Primera lectura: 1Reyes 17, 10-16
En aquellos días, el profeta Elías se puso en camino hacia Sarepta, y, al llegar a la puerta de la ciudad, encontró allí una viuda que recogía leña. La llamó y le dijo:
– «Por favor, tráeme un poco de agua en un jarro para que beba.»
Mientras iba a buscarla, le gritó:
–«Por favor, tráeme también en la mano un trozo de pan.»
Respondió ella:
– «Te juro por el Señor, tu Dios, que no tengo ni pan; me queda sólo un puñado de harina en el cántaro y un poco de aceite en la alcuza. Ya ves que estaba recogiendo un poco de leña. Voy a hacer un pan para mí y para mi hijo; nos lo comeremos y luego moriremos.»
Respondió Elías:
– «No temas. Anda, prepáralo como has dicho, pero primero hazme a mí un panecillo y tráemelo; para ti y para tu hijo lo harás después.

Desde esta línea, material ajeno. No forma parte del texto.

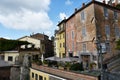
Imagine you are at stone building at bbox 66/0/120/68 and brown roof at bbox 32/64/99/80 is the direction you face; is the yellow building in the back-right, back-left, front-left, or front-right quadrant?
back-right

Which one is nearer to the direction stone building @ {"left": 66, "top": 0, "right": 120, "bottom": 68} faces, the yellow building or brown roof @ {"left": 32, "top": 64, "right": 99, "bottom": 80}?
the brown roof

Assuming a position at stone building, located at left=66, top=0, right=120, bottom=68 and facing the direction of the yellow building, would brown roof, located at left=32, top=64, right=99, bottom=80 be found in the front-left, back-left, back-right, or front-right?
back-left

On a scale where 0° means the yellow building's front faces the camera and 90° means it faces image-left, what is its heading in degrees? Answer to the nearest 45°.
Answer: approximately 45°

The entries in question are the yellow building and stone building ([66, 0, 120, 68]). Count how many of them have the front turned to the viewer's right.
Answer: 0

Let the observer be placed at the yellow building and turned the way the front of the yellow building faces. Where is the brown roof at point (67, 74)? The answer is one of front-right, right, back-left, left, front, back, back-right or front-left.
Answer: front-left

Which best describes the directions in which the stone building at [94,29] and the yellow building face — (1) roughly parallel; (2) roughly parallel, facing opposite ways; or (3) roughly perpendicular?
roughly parallel

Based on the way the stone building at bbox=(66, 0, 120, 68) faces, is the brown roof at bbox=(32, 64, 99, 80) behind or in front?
in front

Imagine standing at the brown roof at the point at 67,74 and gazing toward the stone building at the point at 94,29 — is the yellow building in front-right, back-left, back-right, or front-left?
front-left

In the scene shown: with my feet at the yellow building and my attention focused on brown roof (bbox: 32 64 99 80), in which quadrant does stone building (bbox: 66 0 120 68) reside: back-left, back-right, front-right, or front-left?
front-left

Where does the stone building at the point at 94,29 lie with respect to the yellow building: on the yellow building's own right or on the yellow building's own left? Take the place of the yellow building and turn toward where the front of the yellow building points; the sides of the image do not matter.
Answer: on the yellow building's own left

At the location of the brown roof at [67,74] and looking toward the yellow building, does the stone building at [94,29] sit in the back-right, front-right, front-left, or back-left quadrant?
front-right

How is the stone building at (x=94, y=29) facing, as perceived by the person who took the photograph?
facing the viewer and to the left of the viewer

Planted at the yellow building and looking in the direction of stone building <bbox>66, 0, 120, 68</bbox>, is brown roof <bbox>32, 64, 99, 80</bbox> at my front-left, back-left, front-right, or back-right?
front-right
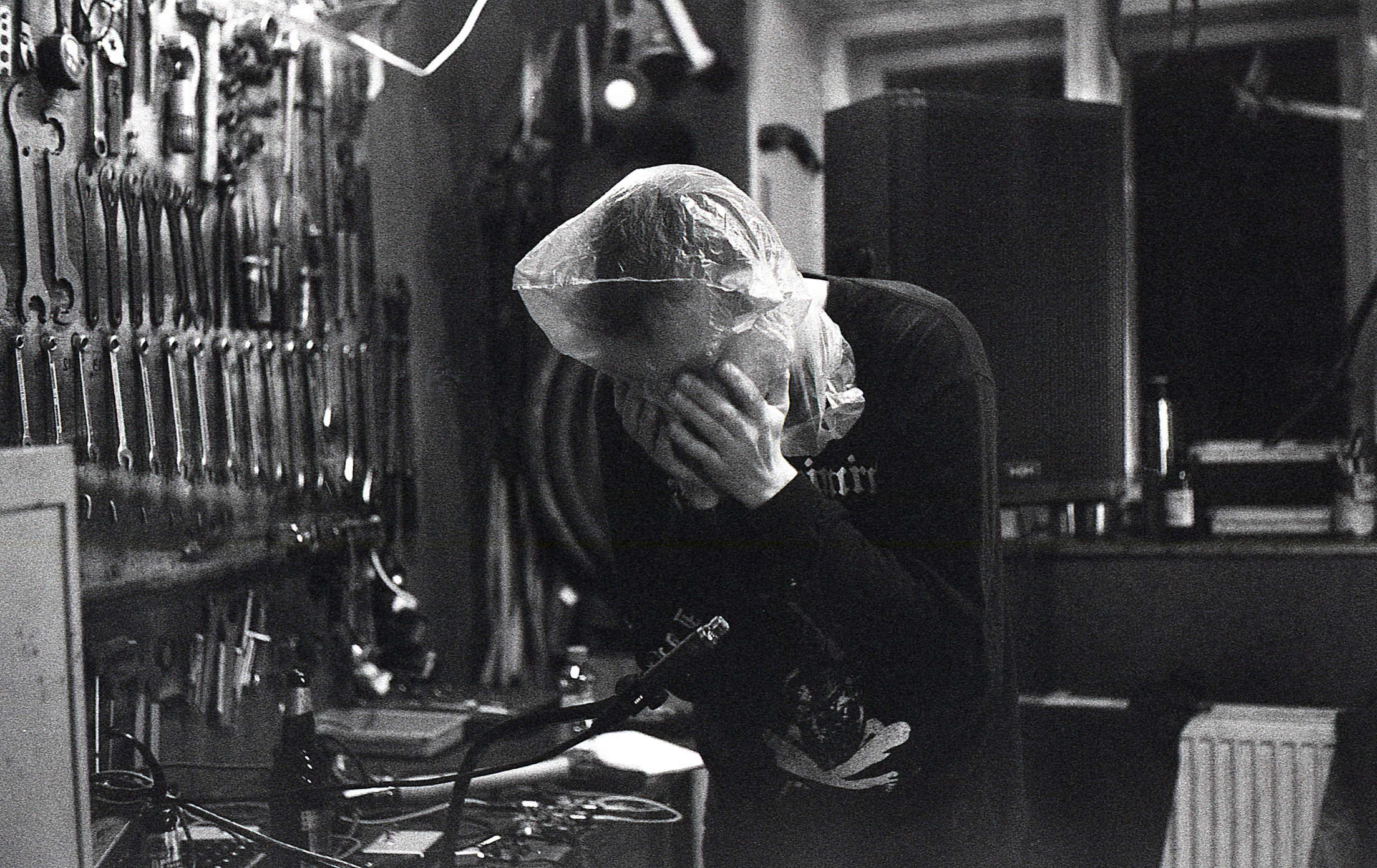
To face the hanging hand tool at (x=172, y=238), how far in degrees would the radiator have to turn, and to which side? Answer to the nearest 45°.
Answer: approximately 45° to its right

Porque así dice el Señor, Dios de Israel:
«La orza de harina no se vaciará,
la alcuza de aceite no se agotará,
hasta el día en que el Señor envíe
la lluvia sobre la tierra.»»
Ella se fue, hizo lo que le había dicho Elías, y comieron él, ella y su hijo.
Ni la orza de harina se vació, ni la alcuza de aceite se agotó, como lo había dicho el Señor por medio de Elías.
Segunda lectura: Hebreos 9,24-28
Cristo ha entrado no en un santuario construido por hombres –imagen del auténtico–, sino en el mismo cielo, para ponerse ante Dios, intercediendo por nosotros.
Tampoco se ofrece a sí mismo muchas veces –como el sumo sacerdote, que entraba en el santuario todos los años y ofrecía sangre ajena; si hubiese sido así, tendría que haber padecido muchas veces, desde el principio del mundo–. De hecho5 él se ha manifestado una sola vez, al final de la historia, para destruir el pecado con el sacrificio de sí mismo.
Por cuanto el destino de los hombres es morir una sola vez. Y después de la muerte, el juicio.
De la misma manera, Cristo se ha ofrecido una sola vez para quitar los pecados de todos.
La segunda vez aparecerá, sin ninguna relación al pecado, a los que lo esperan, para salvarlos.
Evangelio: Marcos 12, 38-44
En aquel tiempo, entre lo que enseñaba Jesús a la gente, dijo:
– «¡Cuidado con los escribas! Les encanta pasearse con amplio ropaje y que les hagan reverencias en la plaza, buscan los asientos de honor en las sinagogas y los primeros puestos en los banquetes; y devoran los bienes de las viudas, con pretexto de largos rezos. Éstos recibirán una sentencia más rigurosa.»
Estando Jesús sentado enfrente del arca de las ofrendas, observaba a la gente que iba echando dinero: muchos ricos echaban en cantidad; se acercó una viuda pobre y echó dos reales. Llamando a sus discípulos, les dijo:
– «Os aseguro que esa pobre viuda ha echado en el arca de las ofrendas más que nadie. Porque los demás han echado de lo que les sobra, pero ésta, que pasa necesidad, ha echado todo lo que tenía para vivir.»